- Assigned task -
Every record below should appear in your answer, copied exactly.

(Extracted page text data)

# # #

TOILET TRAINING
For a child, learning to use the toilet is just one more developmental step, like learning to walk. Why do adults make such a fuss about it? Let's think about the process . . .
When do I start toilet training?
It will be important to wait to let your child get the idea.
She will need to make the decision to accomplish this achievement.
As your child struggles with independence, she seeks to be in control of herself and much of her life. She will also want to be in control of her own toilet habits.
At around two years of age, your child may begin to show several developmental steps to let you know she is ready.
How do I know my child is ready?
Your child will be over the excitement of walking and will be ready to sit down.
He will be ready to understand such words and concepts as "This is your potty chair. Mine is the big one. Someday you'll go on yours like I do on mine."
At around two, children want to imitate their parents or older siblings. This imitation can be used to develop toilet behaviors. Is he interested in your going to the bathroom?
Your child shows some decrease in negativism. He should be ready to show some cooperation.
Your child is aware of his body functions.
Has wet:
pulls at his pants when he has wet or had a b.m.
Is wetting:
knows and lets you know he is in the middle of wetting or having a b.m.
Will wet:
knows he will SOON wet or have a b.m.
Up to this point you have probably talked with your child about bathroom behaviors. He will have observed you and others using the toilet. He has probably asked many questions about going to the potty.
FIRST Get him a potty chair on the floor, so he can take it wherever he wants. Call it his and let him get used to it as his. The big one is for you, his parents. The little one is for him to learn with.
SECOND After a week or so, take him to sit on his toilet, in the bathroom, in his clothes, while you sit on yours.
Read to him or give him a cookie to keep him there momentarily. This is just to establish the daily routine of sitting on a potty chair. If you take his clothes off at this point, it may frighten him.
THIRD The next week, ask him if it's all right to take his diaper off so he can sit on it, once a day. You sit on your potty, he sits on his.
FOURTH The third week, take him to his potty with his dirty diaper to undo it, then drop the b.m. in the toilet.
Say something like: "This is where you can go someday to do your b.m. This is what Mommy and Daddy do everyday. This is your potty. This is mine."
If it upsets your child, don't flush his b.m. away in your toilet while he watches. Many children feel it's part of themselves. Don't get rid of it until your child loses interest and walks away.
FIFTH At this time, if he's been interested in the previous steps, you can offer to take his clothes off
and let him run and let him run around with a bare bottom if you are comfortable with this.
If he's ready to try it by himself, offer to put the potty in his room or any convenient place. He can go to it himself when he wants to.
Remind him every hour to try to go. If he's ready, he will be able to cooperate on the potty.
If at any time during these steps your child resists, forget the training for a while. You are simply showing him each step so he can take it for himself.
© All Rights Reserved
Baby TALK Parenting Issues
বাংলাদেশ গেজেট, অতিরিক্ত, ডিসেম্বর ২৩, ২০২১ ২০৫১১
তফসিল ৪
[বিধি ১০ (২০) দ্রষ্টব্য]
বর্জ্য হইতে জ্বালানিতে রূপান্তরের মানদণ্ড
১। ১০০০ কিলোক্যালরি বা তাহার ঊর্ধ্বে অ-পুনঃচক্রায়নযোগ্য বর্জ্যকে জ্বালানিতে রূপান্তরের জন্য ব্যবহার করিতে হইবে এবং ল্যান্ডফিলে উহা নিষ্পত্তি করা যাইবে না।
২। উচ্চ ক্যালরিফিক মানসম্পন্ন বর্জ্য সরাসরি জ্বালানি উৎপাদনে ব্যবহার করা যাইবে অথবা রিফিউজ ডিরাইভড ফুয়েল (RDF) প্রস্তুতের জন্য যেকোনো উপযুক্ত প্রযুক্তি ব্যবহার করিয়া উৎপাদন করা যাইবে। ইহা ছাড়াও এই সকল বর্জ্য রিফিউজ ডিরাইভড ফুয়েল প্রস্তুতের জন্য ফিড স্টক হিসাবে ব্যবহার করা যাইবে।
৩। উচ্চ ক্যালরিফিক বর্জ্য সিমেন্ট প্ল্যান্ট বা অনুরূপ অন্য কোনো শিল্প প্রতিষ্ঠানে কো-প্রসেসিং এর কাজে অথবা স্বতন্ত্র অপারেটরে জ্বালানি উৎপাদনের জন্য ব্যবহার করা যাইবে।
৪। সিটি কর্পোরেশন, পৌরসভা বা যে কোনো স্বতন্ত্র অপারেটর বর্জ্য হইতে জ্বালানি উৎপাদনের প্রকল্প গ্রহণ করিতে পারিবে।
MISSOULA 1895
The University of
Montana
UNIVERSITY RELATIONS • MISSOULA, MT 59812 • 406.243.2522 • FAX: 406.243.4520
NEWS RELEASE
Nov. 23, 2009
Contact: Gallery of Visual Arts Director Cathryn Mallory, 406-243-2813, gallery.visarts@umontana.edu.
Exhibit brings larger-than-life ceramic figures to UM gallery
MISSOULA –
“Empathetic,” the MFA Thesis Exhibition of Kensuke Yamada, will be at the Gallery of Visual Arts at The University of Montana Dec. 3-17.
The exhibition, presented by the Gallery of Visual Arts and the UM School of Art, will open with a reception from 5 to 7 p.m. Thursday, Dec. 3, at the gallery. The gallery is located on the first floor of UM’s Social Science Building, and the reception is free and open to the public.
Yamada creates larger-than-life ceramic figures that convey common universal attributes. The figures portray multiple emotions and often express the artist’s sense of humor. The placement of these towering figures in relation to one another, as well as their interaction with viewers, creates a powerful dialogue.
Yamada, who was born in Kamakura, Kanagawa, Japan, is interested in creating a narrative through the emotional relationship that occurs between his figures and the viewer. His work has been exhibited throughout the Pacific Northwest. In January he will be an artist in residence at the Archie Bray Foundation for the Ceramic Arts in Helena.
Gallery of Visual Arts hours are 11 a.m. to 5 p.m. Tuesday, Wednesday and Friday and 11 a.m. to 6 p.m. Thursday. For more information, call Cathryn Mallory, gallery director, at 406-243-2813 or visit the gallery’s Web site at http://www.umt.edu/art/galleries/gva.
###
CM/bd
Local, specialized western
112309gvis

# # #

- Answer to this exercise -
TOILET TRAINING
For a child, learning to use the toilet is just one more developmental step, like learning to walk. Why do adults make such a fuss about it? Let's think about the process . . .
When do I start toilet training?
It will be important to wait to let your child get the idea.
She will need to make the decision to accomplish this achievement.
As your child struggles with independence, she seeks to be in control of herself and much of her life. She will also want to be in control of her own toilet habits.
At around two years of age, your child may begin to show several developmental steps to let you know she is ready.
How do I know my child is ready?
Your child will be over the excitement of walking and will be ready to sit down.
He will be ready to understand such words and concepts as "This is your potty chair. Mine is the big one. Someday you'll go on yours like I do on mine."
At around two, children want to imitate their parents or older siblings. This imitation can be used to develop toilet behaviors. Is he interested in your going to the bathroom?
Your child shows some decrease in negativism. He should be ready to show some cooperation.
Your child is aware of his body functions.
Has wet:
pulls at his pants when he has wet or had a b.m.
Is wetting:
knows and lets you know he is in the middle of wetting or having a b.m.
Will wet:
knows he will SOON wet or have a b.m.
Up to this point you have probably talked with your child about bathroom behaviors. He will have observed you and others using the toilet. He has probably asked many questions about going to the potty.
FIRST Get him a potty chair on the floor, so he can take it wherever he wants. Call it his and let him get used to it as his. The big one is for you, his parents. The little one is for him to learn with.
SECOND After a week or so, take him to sit on his toilet, in the bathroom, in his clothes, while you sit on yours.
Read to him or give him a cookie to keep him there momentarily. This is just to establish the daily routine of sitting on a potty chair. If you take his clothes off at this point, it may frighten him.
THIRD The next week, ask him if it's all right to take his diaper off so he can sit on it, once a day. You sit on your potty, he sits on his.
FOURTH The third week, take him to his potty with his dirty diaper to undo it, then drop the b.m. in the toilet.
Say something like: "This is where you can go someday to do your b.m. This is what Mommy and Daddy do everyday. This is your potty. This is mine."
If it upsets your child, don't flush his b.m. away in your toilet while he watches. Many children feel it's part of themselves. Don't get rid of it until your child loses interest and walks away.
FIFTH At this time, if he's been interested in the previous steps, you can offer to take his clothes off
and let him run and let him run around with a bare bottom if you are comfortable with this.
If he's ready to try it by himself, offer to put the potty in his room or any convenient place. He can go to it himself when he wants to.
Remind him every hour to try to go. If he's ready, he will be able to cooperate on the potty.
If at any time during these steps your child resists, forget the training for a while. You are simply showing him each step so he can take it for himself.
© All Rights Reserved
Baby TALK Parenting Issues
বাংলাদেশ গেজেট, অতিরিক্ত, ডিসেম্বর ২৩, ২০২১ ২০৫১১
তফসিল ৪
[বিধি ১০ (২০) দ্রষ্টব্য]
বর্জ্য হইতে জ্বালানিতে রূপান্তরের মানদণ্ড
১। ১০০০ কিলোক্যালরি বা তাহার ঊর্ধ্বে অ-পুনঃচক্রায়নযোগ্য বর্জ্যকে জ্বালানিতে রূপান্তরের জন্য ব্যবহার করিতে হইবে এবং ল্যান্ডফিলে উহা নিষ্পত্তি করা যাইবে না।
২। উচ্চ ক্যালরিফিক মানসম্পন্ন বর্জ্য সরাসরি জ্বালানি উৎপাদনে ব্যবহার করা যাইবে অথবা রিফিউজ ডিরাইভড ফুয়েল (RDF) প্রস্তুতের জন্য যেকোনো উপযুক্ত প্রযুক্তি ব্যবহার করিয়া উৎপাদন করা যাইবে। ইহা ছাড়াও এই সকল বর্জ্য রিফিউজ ডিরাইভড ফুয়েল প্রস্তুতের জন্য ফিড স্টক হিসাবে ব্যবহার করা যাইবে।
৩। উচ্চ ক্যালরিফিক বর্জ্য সিমেন্ট প্ল্যান্ট বা অনুরূপ অন্য কোনো শিল্প প্রতিষ্ঠানে কো-প্রসেসিং এর কাজে অথবা স্বতন্ত্র অপারেটরে জ্বালানি উৎপাদনের জন্য ব্যবহার করা যাইবে।
৪। সিটি কর্পোরেশন, পৌরসভা বা যে কোনো স্বতন্ত্র অপারেটর বর্জ্য হইতে জ্বালানি উৎপাদনের প্রকল্প গ্রহণ করিতে পারিবে।
MISSOULA 1895
The University of
Montana
UNIVERSITY RELATIONS • MISSOULA, MT 59812 • 406.243.2522 • FAX: 406.243.4520
NEWS RELEASE
Nov. 23, 2009
Contact: Gallery of Visual Arts Director Cathryn Mallory, 406-243-2813, gallery.visarts@umontana.edu.
Exhibit brings larger-than-life ceramic figures to UM gallery
MISSOULA –
“Empathetic,” the MFA Thesis Exhibition of Kensuke Yamada, will be at the Gallery of Visual Arts at The University of Montana Dec. 3-17.
The exhibition, presented by the Gallery of Visual Arts and the UM School of Art, will open with a reception from 5 to 7 p.m. Thursday, Dec. 3, at the gallery. The gallery is located on the first floor of UM’s Social Science Building, and the reception is free and open to the public.
Yamada creates larger-than-life ceramic figures that convey common universal attributes. The figures portray multiple emotions and often express the artist’s sense of humor. The placement of these towering figures in relation to one another, as well as their interaction with viewers, creates a powerful dialogue.
Yamada, who was born in Kamakura, Kanagawa, Japan, is interested in creating a narrative through the emotional relationship that occurs between his figures and the viewer. His work has been exhibited throughout the Pacific Northwest. In January he will be an artist in residence at the Archie Bray Foundation for the Ceramic Arts in Helena.
Gallery of Visual Arts hours are 11 a.m. to 5 p.m. Tuesday, Wednesday and Friday and 11 a.m. to 6 p.m. Thursday. For more information, call Cathryn Mallory, gallery director, at 406-243-2813 or visit the gallery’s Web site at http://www.umt.edu/art/galleries/gva.
###
CM/bd
Local, specialized western
112309gvis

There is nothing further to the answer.